On my seventh birthday, I wanted a toy fire truck, and I didn't get it, and you were real nice about it, and then the house next door burnt down, and then real firetrucks came, and for years I thought you set the fire for me. And if you did, you can tell me!

Xander ,'Same Time, Same Place'


Cable Drama: Still Waiting for the Cable Guy to Show Up with the Thread Name...

To be determined... (but it's definitely [NAFDA])


Barb - Oct 13, 2008 12:43:42 pm PDT #1544 of 11998
“Not dead yet!”

What's been getting me about that phone call he made was how easily he said the name Dick Whitman. And he didn't repeat it, in that rusty sort of way when you haven't said a name for a long time or the person on the other line might be surprised to hear it.


Barb - Oct 13, 2008 12:47:23 pm PDT #1545 of 11998
“Not dead yet!”

One of the clips for next week did seem to show him following the Jet Set to the caribbean.

Was it? I thought he was somewhere like San Diego—I could've sworn I saw military ships in the background and sailors.


Vortex - Oct 13, 2008 1:25:34 pm PDT #1546 of 11998
"Cry havoc and let slip the boobs of war!" -- Miracleman

What's been getting me about that phone call he made was how easily he said the name Dick Whitman. And he didn't repeat it, in that rusty sort of way when you haven't said a name for a long time or the person on the other line might be surprised to hear it.

exactly. whoever he called wasn't surprised to hear from him.


Jesse - Oct 13, 2008 3:56:59 pm PDT #1547 of 11998
Sometimes I trip on how happy we could be.

Was it? I thought he was somewhere like San Diego—I could've sworn I saw military ships in the background and sailors.

Yeah, that's what I saw.

There were a few things I thought were too on the mark -- that girl's name was Joy? Also, the one guy was like, "Oh, I'm gay. Therefore, I will be your new hairdresser!" @@


DavidS - Oct 13, 2008 6:26:57 pm PDT #1548 of 11998
"Look, son, if it's good enough for Shirley Bassey, it's good enough for you."

"Oh, I'm gay. Therefore, I will be your new hairdresser!"

"Now is the time on Sprockets when we dance."

Though in fairness to arty German bohemians, Astrid Kirchherr wasn't a professional hairdresser, but she gave the Beatles their distinctive haircuts.


Hayden - Oct 13, 2008 6:59:11 pm PDT #1549 of 11998
aka "The artist formerly known as Corwood Industries."

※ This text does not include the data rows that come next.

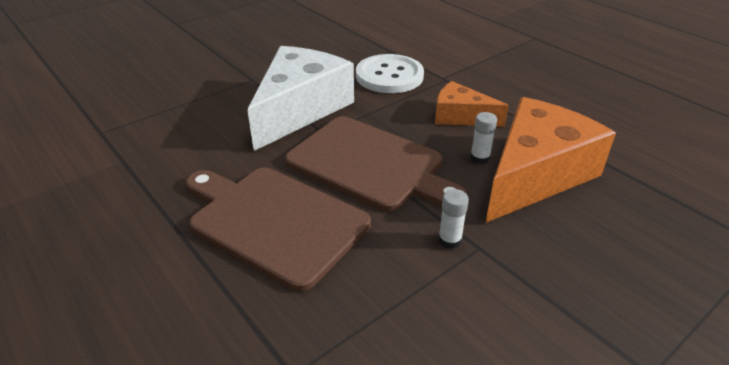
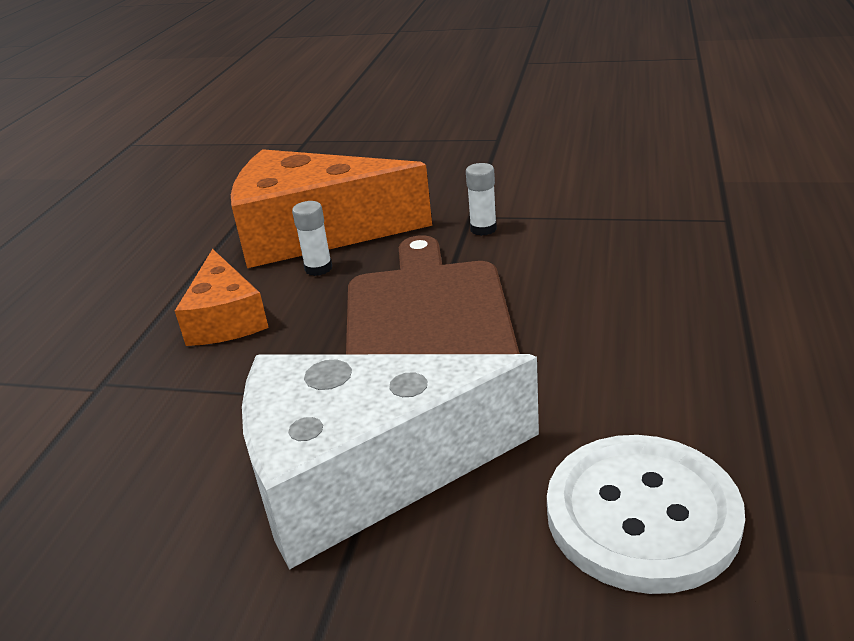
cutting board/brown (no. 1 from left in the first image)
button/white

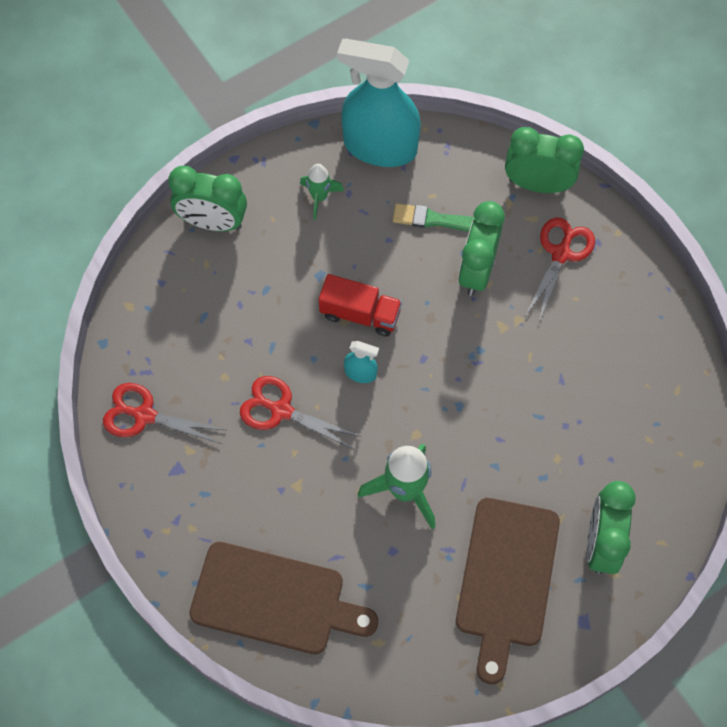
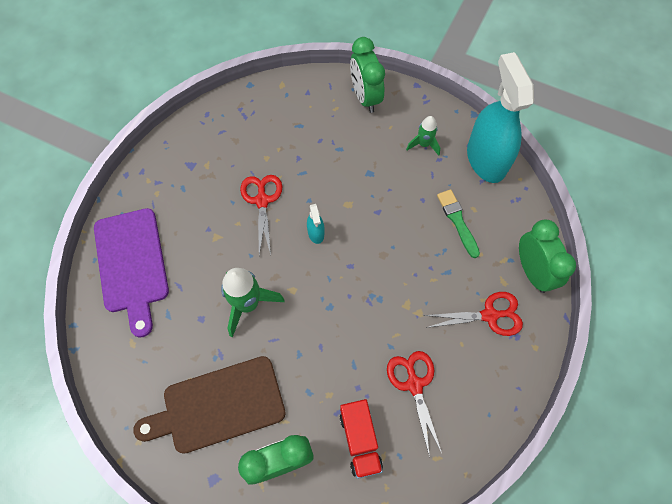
scissors/red (no. 2 from left)
cutting board/purple
truck/red
clock/green (no. 2 from left in the first image)

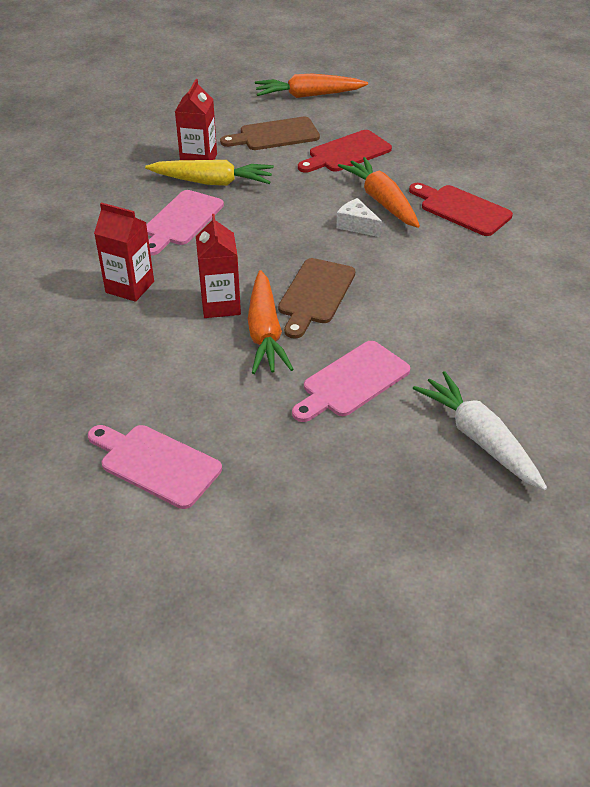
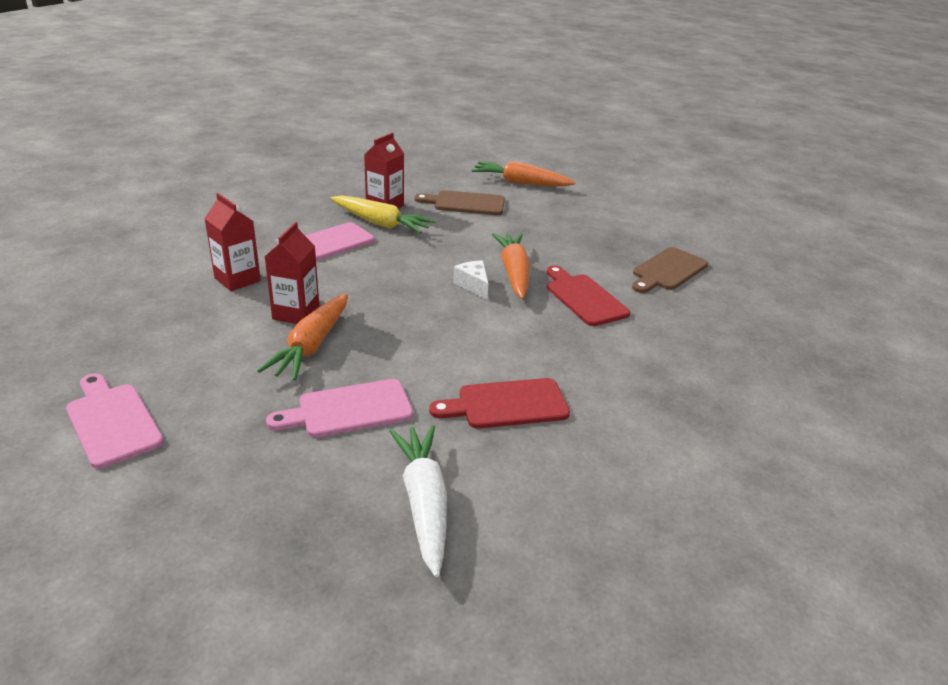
cutting board/brown (no. 2 from left)
cutting board/red (no. 1 from left)

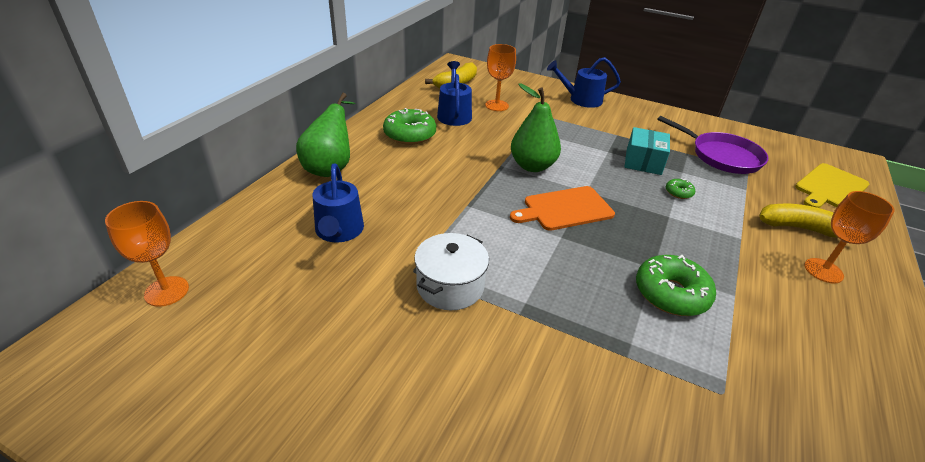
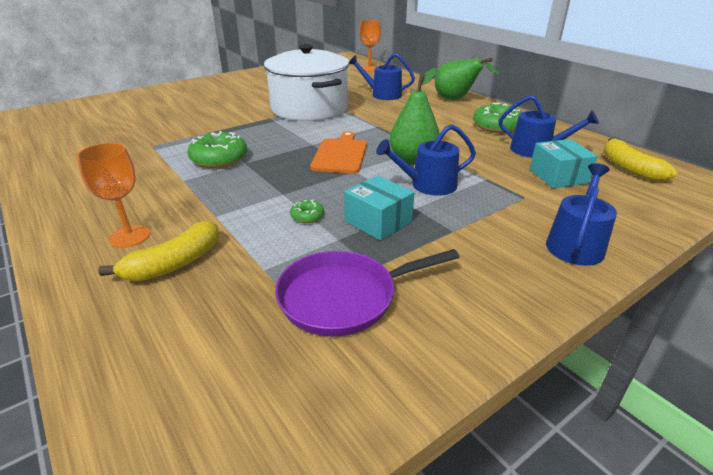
pot/white
box/turquoise (no. 2 from left)
cutting board/yellow
watering can/blue (no. 2 from left)

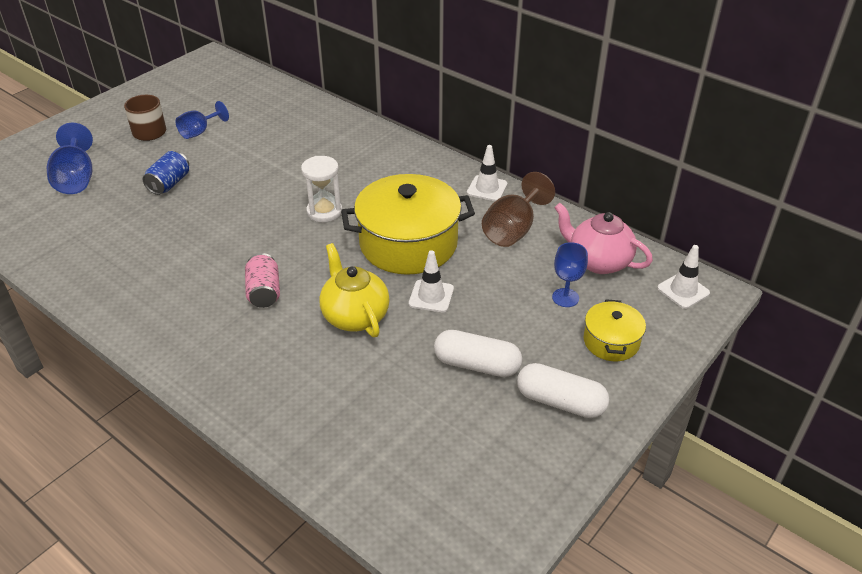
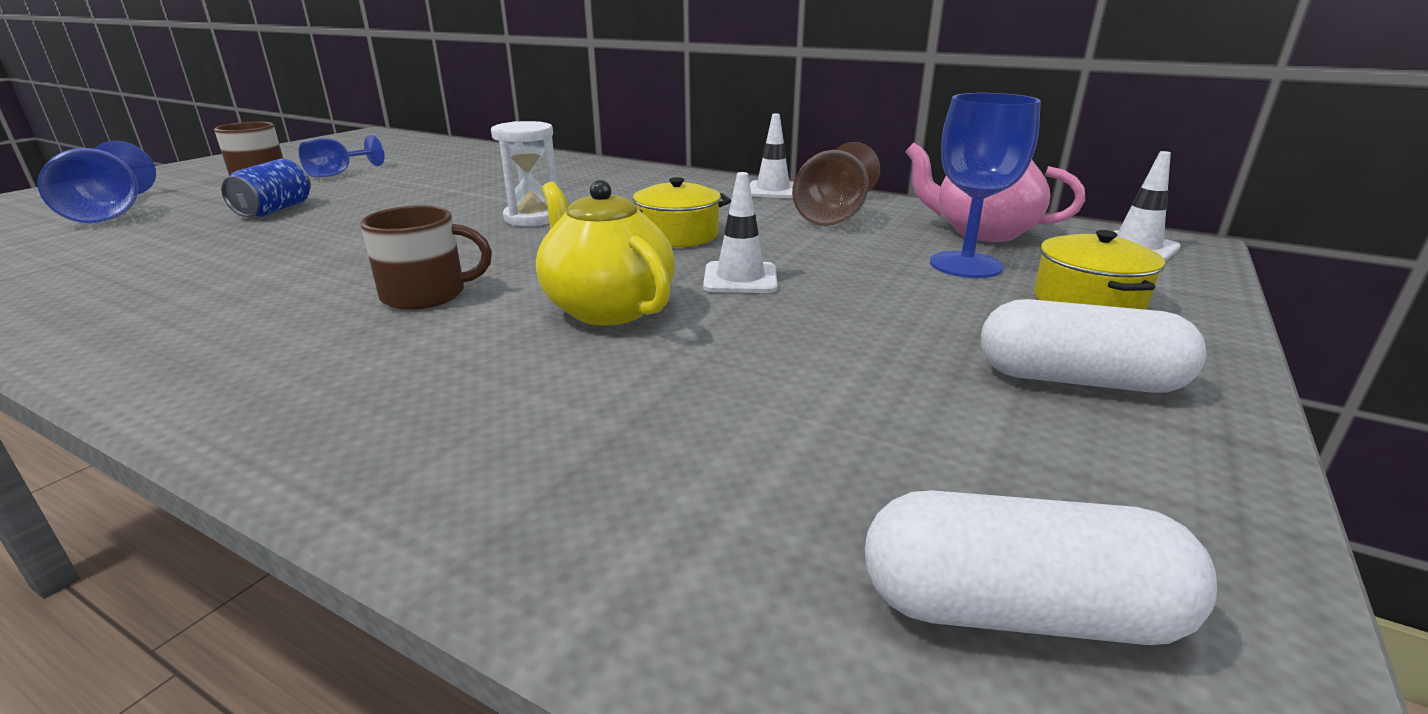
mug/brown (no. 2 from left)
pot/yellow (no. 1 from left)
capsule/white (no. 1 from left)
goblet/blue (no. 3 from left)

Yeah, there was too much on-the-nose-ness. I was guessing that the Eurotrash were secretly penniless Romany, like in the show I never watched.


erikaj - Oct 13, 2008 7:02:37 pm PDT #1550 of 11998
Always Anti-fascist!

I totally thought about her and Klaus while he was on, Hec. I'm just glad that haircut finally went; it drove my beauty-school dropout mom insane to look at it. Every time she saw it, she thought it was supremely wrong. Even though I did think that Peggy wouldn't have hair as up to date as Joan's.


Vortex - Oct 13, 2008 7:04:19 pm PDT #1551 of 11998
"Cry havoc and let slip the boobs of war!" -- Miracleman

We've seen her with her hair different before. That time that she met the guys at the strip club, she had it up and it looked really nice.


erikaj - Oct 13, 2008 7:05:17 pm PDT #1552 of 11998
Always Anti-fascist!

Yeah, that was a good look.


DavidS - Oct 13, 2008 7:28:35 pm PDT #1553 of 11998
"Look, son, if it's good enough for Shirley Bassey, it's good enough for you."

Considering how obsessive Weiner is about the style details of the show, Peggy's hair was purposefully anachronistic. Joan called it out - why do you dress like a little girl. Peggy's look was from the 50s and she hadn't moved up. So the symbolic/iconic gesture of the haircut was of Peggy owning her place in the sixties, becoming a woman etc.